Enclausurada no meio de pessoas um tanto ou quanto títeres de seus próprios egos, todas em busca de um respeitável prêmio, Lia, sem ter consciência profunda do seu insistente enunciado, corporificou o que centenas de aprendizes de "doutores em linguagem", enleados pela parafernália de clichês ideológicos, midiáticos e acadêmicos, não conseguem, de forma rigorosamente objetiva, dizer com tamanha fúria: o princípio de tudo é... a ATENÇÃO! Olhar no olho é estabelecer o bom e velho rapport, vínculo sem o qual toda gente fica "falando para ontem", como diziam as vovós...
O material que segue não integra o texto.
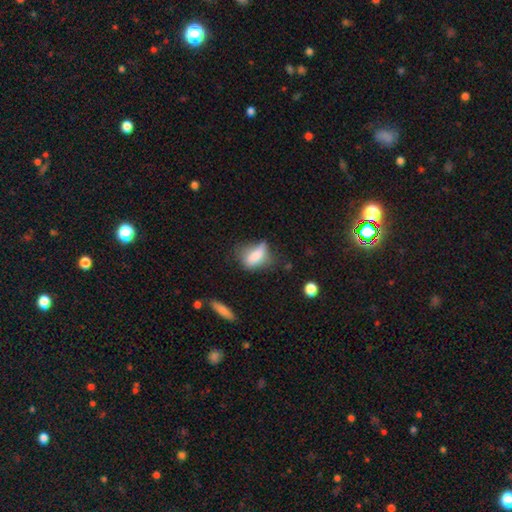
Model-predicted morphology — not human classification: Smooth or featured? Predicted: smooth (p=0.70). How rounded? Predicted: in between (p=0.76). Merging? Predicted: none (p=0.36).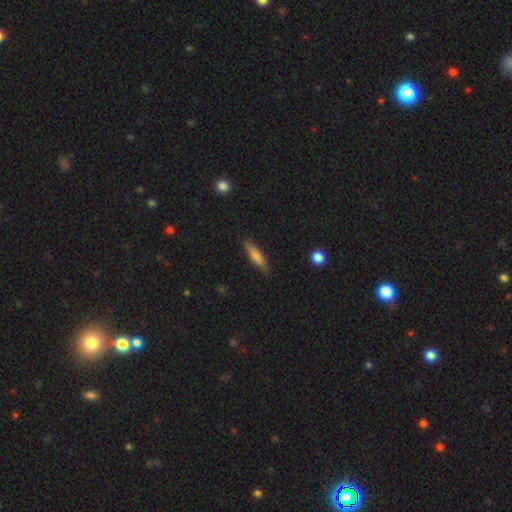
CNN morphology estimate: type=smooth (71%); roundness=cigar-shaped (75%); merging=none (84%).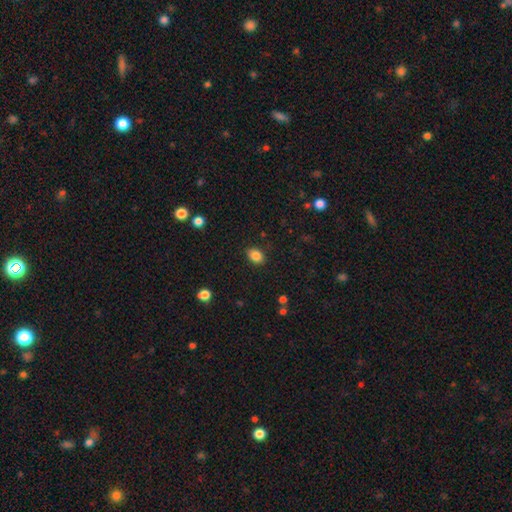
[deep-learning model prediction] Overall: smooth (85%). How rounded: in between (68%; round 31%). Merging: none (86%).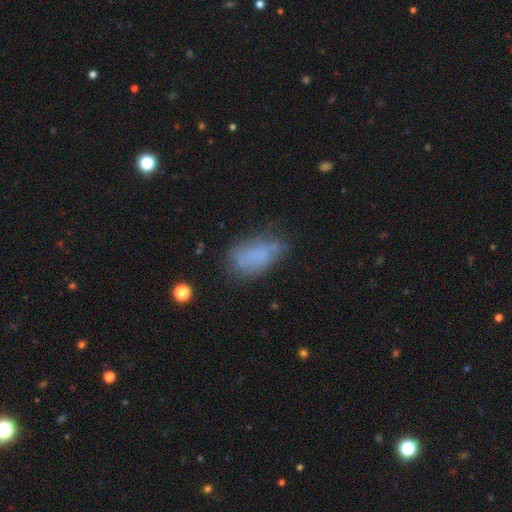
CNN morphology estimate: The model was most divided on "merging": none: 53%, minor disturbance: 30%, major disturbance: 13%, merger: 4%. More confident: how rounded — in between (90%); smooth or featured — smooth (69%).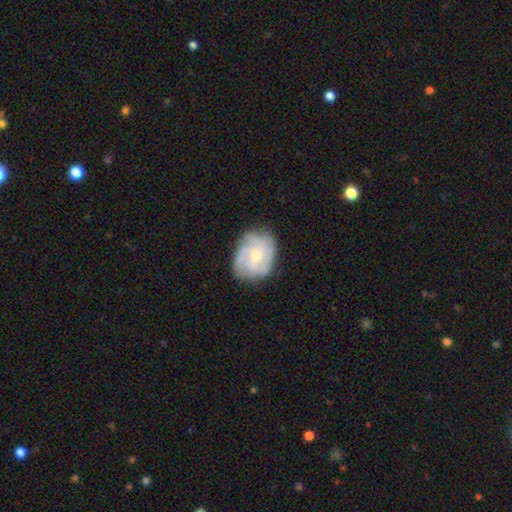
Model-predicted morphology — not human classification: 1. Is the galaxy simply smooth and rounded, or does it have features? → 66% featured or disk, 27% smooth, 6% star or artifact.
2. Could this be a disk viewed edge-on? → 97% no, 3% yes.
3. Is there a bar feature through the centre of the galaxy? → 72% no, 25% weak, 4% strong.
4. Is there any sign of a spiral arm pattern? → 86% yes, 14% no.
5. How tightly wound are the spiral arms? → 51% tight, 37% medium, 12% loose.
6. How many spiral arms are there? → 32% can't tell, 30% 3, 17% 2, 12% 4, 4% 1, 4% more than 4.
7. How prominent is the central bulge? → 59% small, 37% moderate, 2% none, 1% large, 1% dominant.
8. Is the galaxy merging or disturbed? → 70% none, 21% minor disturbance, 7% major disturbance, 2% merger.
Em suma, é a primeira vez - e isso não é um acidente de percurso puro e simples - que alguém rompe o bloqueio do pegajoso e circular discurso do "entretenimento" na TV, justamente num programa de estrondosa audiência, e chateia, conclama, irrita, hipnotiza, chicoteia o público com a convocação para uma tomada de consciência que só costuma freqüentar os melhores textos do... zen budismo...hehehe...
Ufff! Dependendo do olhar, o BBB também é cultura!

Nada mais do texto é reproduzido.